Exercise brief
Print the records exactly. Every mark must remain.
──────────
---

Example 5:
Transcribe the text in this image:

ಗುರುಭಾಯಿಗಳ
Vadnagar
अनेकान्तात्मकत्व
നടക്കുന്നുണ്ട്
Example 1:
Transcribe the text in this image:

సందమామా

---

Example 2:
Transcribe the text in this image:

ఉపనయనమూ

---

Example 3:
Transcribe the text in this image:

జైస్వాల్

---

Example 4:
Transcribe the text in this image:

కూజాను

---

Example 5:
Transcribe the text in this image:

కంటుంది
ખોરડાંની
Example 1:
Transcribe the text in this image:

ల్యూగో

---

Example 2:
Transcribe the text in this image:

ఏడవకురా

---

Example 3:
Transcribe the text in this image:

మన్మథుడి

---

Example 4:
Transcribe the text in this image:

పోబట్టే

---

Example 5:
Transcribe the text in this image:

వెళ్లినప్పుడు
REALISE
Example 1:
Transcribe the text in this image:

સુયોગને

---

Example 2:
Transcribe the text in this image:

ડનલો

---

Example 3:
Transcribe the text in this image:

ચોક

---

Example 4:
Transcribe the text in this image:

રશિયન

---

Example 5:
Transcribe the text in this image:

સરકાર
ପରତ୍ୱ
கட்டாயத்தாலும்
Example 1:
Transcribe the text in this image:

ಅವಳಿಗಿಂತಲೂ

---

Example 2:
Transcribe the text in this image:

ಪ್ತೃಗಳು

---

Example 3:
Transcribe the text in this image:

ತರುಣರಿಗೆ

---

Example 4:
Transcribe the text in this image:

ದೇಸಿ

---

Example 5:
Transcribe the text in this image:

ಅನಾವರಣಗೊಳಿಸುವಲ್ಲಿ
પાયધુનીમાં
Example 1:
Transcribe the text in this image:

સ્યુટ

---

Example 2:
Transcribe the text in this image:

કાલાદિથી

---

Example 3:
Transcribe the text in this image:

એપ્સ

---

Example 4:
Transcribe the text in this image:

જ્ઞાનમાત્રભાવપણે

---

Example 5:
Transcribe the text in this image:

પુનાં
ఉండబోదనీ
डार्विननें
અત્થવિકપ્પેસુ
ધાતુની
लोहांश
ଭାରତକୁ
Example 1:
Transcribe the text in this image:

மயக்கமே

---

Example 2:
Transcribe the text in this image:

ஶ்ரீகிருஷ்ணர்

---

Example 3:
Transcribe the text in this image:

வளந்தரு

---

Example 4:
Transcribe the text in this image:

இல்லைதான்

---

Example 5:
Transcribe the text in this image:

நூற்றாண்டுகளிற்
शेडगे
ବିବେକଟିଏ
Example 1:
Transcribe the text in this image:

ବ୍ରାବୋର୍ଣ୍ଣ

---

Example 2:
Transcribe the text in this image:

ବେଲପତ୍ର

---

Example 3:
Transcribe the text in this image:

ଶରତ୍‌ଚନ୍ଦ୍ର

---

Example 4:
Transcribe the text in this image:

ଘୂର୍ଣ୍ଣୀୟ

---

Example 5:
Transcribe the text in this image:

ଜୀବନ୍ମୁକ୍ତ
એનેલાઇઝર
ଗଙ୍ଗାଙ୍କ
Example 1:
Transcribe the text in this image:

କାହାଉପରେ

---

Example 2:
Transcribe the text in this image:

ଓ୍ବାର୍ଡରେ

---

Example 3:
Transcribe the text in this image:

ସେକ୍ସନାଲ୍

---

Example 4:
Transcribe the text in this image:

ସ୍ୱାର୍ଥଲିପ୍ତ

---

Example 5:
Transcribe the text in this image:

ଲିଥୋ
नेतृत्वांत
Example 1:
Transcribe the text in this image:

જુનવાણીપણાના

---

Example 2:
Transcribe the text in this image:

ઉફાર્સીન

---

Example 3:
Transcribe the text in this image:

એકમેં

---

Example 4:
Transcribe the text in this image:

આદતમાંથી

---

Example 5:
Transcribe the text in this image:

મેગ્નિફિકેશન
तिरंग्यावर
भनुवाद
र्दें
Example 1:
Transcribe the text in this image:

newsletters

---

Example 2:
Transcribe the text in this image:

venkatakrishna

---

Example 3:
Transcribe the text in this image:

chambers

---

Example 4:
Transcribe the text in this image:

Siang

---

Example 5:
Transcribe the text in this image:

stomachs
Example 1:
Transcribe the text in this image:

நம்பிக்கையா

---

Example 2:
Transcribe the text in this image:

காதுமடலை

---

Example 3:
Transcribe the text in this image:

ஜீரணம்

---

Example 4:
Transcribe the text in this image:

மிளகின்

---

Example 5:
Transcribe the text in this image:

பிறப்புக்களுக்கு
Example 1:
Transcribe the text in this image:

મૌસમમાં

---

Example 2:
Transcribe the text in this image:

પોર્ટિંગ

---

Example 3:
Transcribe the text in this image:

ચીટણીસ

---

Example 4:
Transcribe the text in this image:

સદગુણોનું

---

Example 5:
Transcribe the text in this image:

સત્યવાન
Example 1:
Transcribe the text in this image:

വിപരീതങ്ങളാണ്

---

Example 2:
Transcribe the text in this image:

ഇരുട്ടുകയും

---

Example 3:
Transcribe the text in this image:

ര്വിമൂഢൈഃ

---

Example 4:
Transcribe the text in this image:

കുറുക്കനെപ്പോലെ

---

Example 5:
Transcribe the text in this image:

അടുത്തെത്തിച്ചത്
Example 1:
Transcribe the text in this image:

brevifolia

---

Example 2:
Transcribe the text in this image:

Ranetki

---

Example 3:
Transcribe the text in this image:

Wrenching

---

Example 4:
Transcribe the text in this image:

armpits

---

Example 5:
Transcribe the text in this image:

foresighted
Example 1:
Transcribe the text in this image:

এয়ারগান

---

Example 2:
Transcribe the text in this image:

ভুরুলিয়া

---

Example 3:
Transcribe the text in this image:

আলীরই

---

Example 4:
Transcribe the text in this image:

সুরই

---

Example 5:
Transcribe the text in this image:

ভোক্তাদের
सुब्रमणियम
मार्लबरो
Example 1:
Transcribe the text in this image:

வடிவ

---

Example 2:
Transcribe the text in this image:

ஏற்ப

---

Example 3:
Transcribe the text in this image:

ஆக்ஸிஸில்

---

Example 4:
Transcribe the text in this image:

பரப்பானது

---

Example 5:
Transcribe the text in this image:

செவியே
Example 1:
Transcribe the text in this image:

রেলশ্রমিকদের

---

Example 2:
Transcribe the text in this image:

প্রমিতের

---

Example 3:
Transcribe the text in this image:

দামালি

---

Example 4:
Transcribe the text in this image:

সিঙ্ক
──────────
Expected answer
---

Example 5:
Transcribe the text in this image:

ಗುರುಭಾಯಿಗಳ
Vadnagar
अनेकान्तात्मकत्व
നടക്കുന്നുണ്ട്
Example 1:
Transcribe the text in this image:

సందమామా

---

Example 2:
Transcribe the text in this image:

ఉపనయనమూ

---

Example 3:
Transcribe the text in this image:

జైస్వాల్

---

Example 4:
Transcribe the text in this image:

కూజాను

---

Example 5:
Transcribe the text in this image:

కంటుంది
ખોરડાંની
Example 1:
Transcribe the text in this image:

ల్యూగో

---

Example 2:
Transcribe the text in this image:

ఏడవకురా

---

Example 3:
Transcribe the text in this image:

మన్మథుడి

---

Example 4:
Transcribe the text in this image:

పోబట్టే

---

Example 5:
Transcribe the text in this image:

వెళ్లినప్పుడు
REALISE
Example 1:
Transcribe the text in this image:

સુયોગને

---

Example 2:
Transcribe the text in this image:

ડનલો

---

Example 3:
Transcribe the text in this image:

ચોક

---

Example 4:
Transcribe the text in this image:

રશિયન

---

Example 5:
Transcribe the text in this image:

સરકાર
ପରତ୍ୱ
கட்டாயத்தாலும்
Example 1:
Transcribe the text in this image:

ಅವಳಿಗಿಂತಲೂ

---

Example 2:
Transcribe the text in this image:

ಪ್ತೃಗಳು

---

Example 3:
Transcribe the text in this image:

ತರುಣರಿಗೆ

---

Example 4:
Transcribe the text in this image:

ದೇಸಿ

---

Example 5:
Transcribe the text in this image:

ಅನಾವರಣಗೊಳಿಸುವಲ್ಲಿ
પાયધુનીમાં
Example 1:
Transcribe the text in this image:

સ્યુટ

---

Example 2:
Transcribe the text in this image:

કાલાદિથી

---

Example 3:
Transcribe the text in this image:

એપ્સ

---

Example 4:
Transcribe the text in this image:

જ્ઞાનમાત્રભાવપણે

---

Example 5:
Transcribe the text in this image:

પુનાં
ఉండబోదనీ
डार्विननें
અત્થવિકપ્પેસુ
ધાતુની
लोहांश
ଭାରତକୁ
Example 1:
Transcribe the text in this image:

மயக்கமே

---

Example 2:
Transcribe the text in this image:

ஶ்ரீகிருஷ்ணர்

---

Example 3:
Transcribe the text in this image:

வளந்தரு

---

Example 4:
Transcribe the text in this image:

இல்லைதான்

---

Example 5:
Transcribe the text in this image:

நூற்றாண்டுகளிற்
शेडगे
ବିବେକଟିଏ
Example 1:
Transcribe the text in this image:

ବ୍ରାବୋର୍ଣ୍ଣ

---

Example 2:
Transcribe the text in this image:

ବେଲପତ୍ର

---

Example 3:
Transcribe the text in this image:

ଶରତ୍‌ଚନ୍ଦ୍ର

---

Example 4:
Transcribe the text in this image:

ଘୂର୍ଣ୍ଣୀୟ

---

Example 5:
Transcribe the text in this image:

ଜୀବନ୍ମୁକ୍ତ
એનેલાઇઝર
ଗଙ୍ଗାଙ୍କ
Example 1:
Transcribe the text in this image:

କାହାଉପରେ

---

Example 2:
Transcribe the text in this image:

ଓ୍ବାର୍ଡରେ

---

Example 3:
Transcribe the text in this image:

ସେକ୍ସନାଲ୍

---

Example 4:
Transcribe the text in this image:

ସ୍ୱାର୍ଥଲିପ୍ତ

---

Example 5:
Transcribe the text in this image:

ଲିଥୋ
नेतृत्वांत
Example 1:
Transcribe the text in this image:

જુનવાણીપણાના

---

Example 2:
Transcribe the text in this image:

ઉફાર્સીન

---

Example 3:
Transcribe the text in this image:

એકમેં

---

Example 4:
Transcribe the text in this image:

આદતમાંથી

---

Example 5:
Transcribe the text in this image:

મેગ્નિફિકેશન
तिरंग्यावर
भनुवाद
र्दें
Example 1:
Transcribe the text in this image:

newsletters

---

Example 2:
Transcribe the text in this image:

venkatakrishna

---

Example 3:
Transcribe the text in this image:

chambers

---

Example 4:
Transcribe the text in this image:

Siang

---

Example 5:
Transcribe the text in this image:

stomachs
Example 1:
Transcribe the text in this image:

நம்பிக்கையா

---

Example 2:
Transcribe the text in this image:

காதுமடலை

---

Example 3:
Transcribe the text in this image:

ஜீரணம்

---

Example 4:
Transcribe the text in this image:

மிளகின்

---

Example 5:
Transcribe the text in this image:

பிறப்புக்களுக்கு
Example 1:
Transcribe the text in this image:

મૌસમમાં

---

Example 2:
Transcribe the text in this image:

પોર્ટિંગ

---

Example 3:
Transcribe the text in this image:

ચીટણીસ

---

Example 4:
Transcribe the text in this image:

સદગુણોનું

---

Example 5:
Transcribe the text in this image:

સત્યવાન
Example 1:
Transcribe the text in this image:

വിപരീതങ്ങളാണ്

---

Example 2:
Transcribe the text in this image:

ഇരുട്ടുകയും

---

Example 3:
Transcribe the text in this image:

ര്വിമൂഢൈഃ

---

Example 4:
Transcribe the text in this image:

കുറുക്കനെപ്പോലെ

---

Example 5:
Transcribe the text in this image:

അടുത്തെത്തിച്ചത്
Example 1:
Transcribe the text in this image:

brevifolia

---

Example 2:
Transcribe the text in this image:

Ranetki

---

Example 3:
Transcribe the text in this image:

Wrenching

---

Example 4:
Transcribe the text in this image:

armpits

---

Example 5:
Transcribe the text in this image:

foresighted
Example 1:
Transcribe the text in this image:

এয়ারগান

---

Example 2:
Transcribe the text in this image:

ভুরুলিয়া

---

Example 3:
Transcribe the text in this image:

আলীরই

---

Example 4:
Transcribe the text in this image:

সুরই

---

Example 5:
Transcribe the text in this image:

ভোক্তাদের
सुब्रमणियम
मार्लबरो
Example 1:
Transcribe the text in this image:

வடிவ

---

Example 2:
Transcribe the text in this image:

ஏற்ப

---

Example 3:
Transcribe the text in this image:

ஆக்ஸிஸில்

---

Example 4:
Transcribe the text in this image:

பரப்பானது

---

Example 5:
Transcribe the text in this image:

செவியே
Example 1:
Transcribe the text in this image:

রেলশ্রমিকদের

---

Example 2:
Transcribe the text in this image:

প্রমিতের

---

Example 3:
Transcribe the text in this image:

দামালি

---

Example 4:
Transcribe the text in this image:

সিঙ্ক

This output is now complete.